CONSIGNA:
Nombra a todos los autores de obras literarias que aparecen en la oración que empieza con "A la reedición de una trilogía", dentro del fragmento sobre las editoriales independientes argentinas que se presenta más abajo.

FRAGMENTO DE PÁGINA:
“En
medio de un panorama editorial desolador, los pequeños sellos independientes
argentinos siguen apostando a las traducciones, ya sea de libros nunca antes
publicados en español como de re-versiones de libros en otros idiomas que
requieren un ajuste de cuentas.” Esto dice la bajada de la nota publicada por Osvaldo Aguirre, el pasado 26 de julio,
en el diario Perfil, de Buenos Aires.
Los traidores
En
un año signado por la caída abrupta de las ventas y las publicaciones, la
suspensión de ferias y el cierre de librerías, la industria editorial argentina
tiene también buenas noticias para celebrar. Y como ocurre con frecuencia en la
historia reciente, esas muestras de vitalidad provienen de las pequeñas y
medianas editoriales y de un sector específico de su actividad: la traducción
desde Argentina de grandes obras de la literatura. A la reedición de una
trilogía de novelas de Samuel Beckett, se agregan obras tan diversas como Paterson, de William Carlos Williams,
las novelas de Lee Child y el próximo lanzamiento de una nueva versión de Dublineses, de James Joyce.

CONJUNTO DE DATOS:
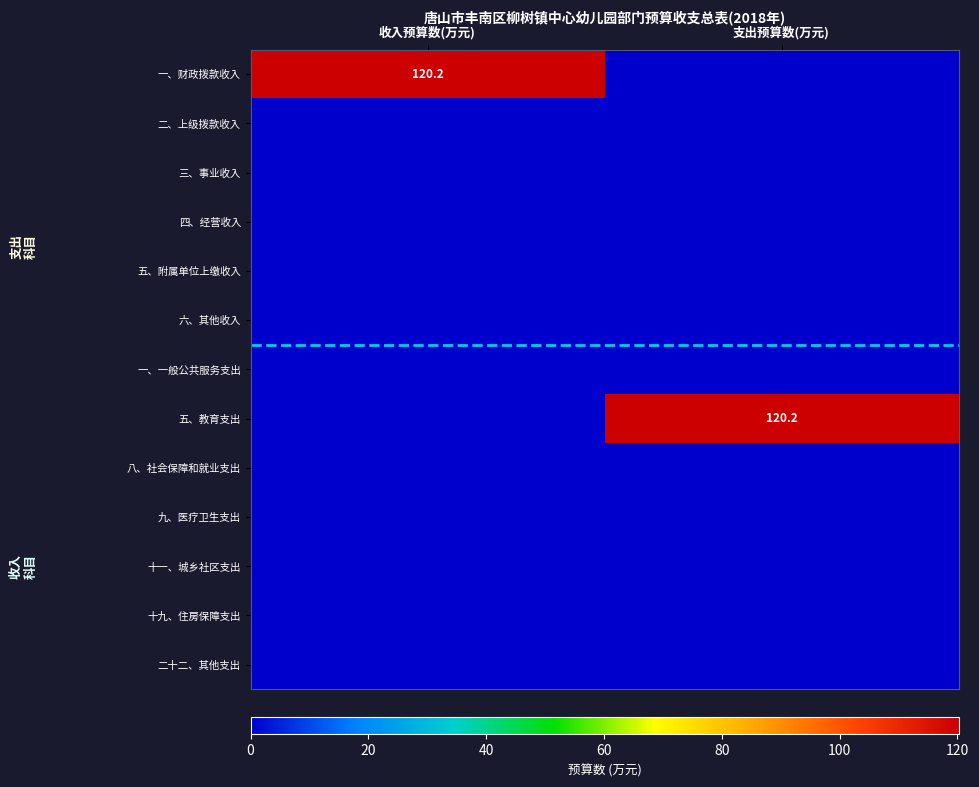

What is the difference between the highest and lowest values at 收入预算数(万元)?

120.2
==
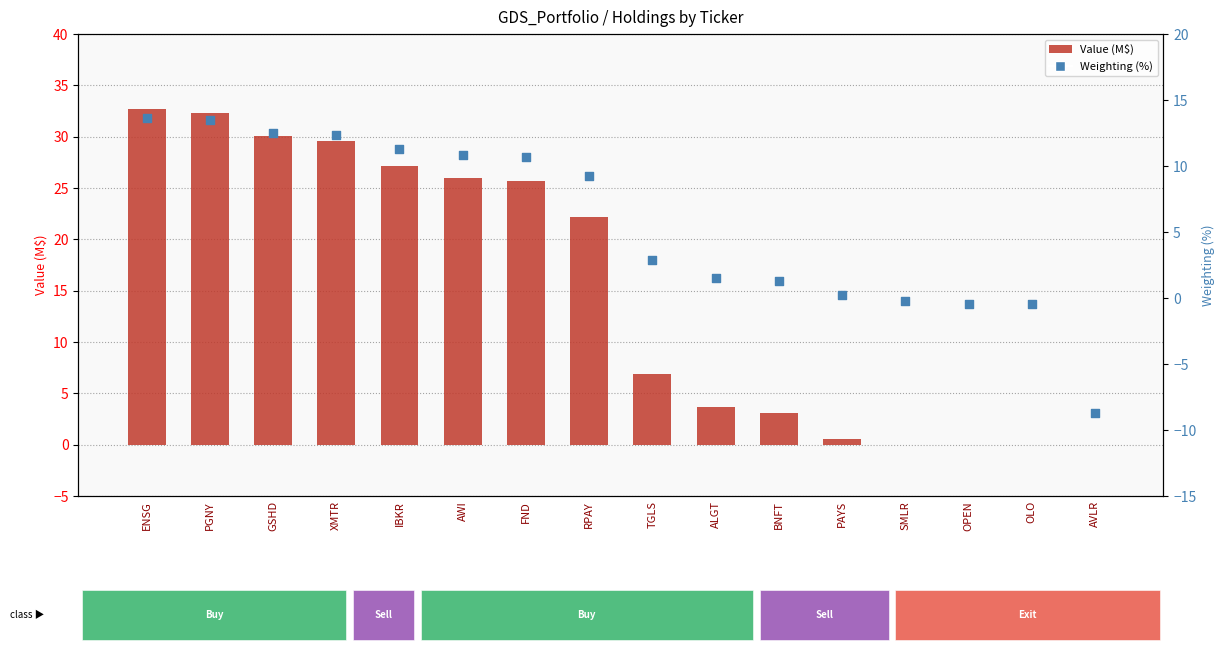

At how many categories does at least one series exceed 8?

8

RESPUESTA:
Samuel Beckett, William Carlos Williams, Lee Child y James Joyce.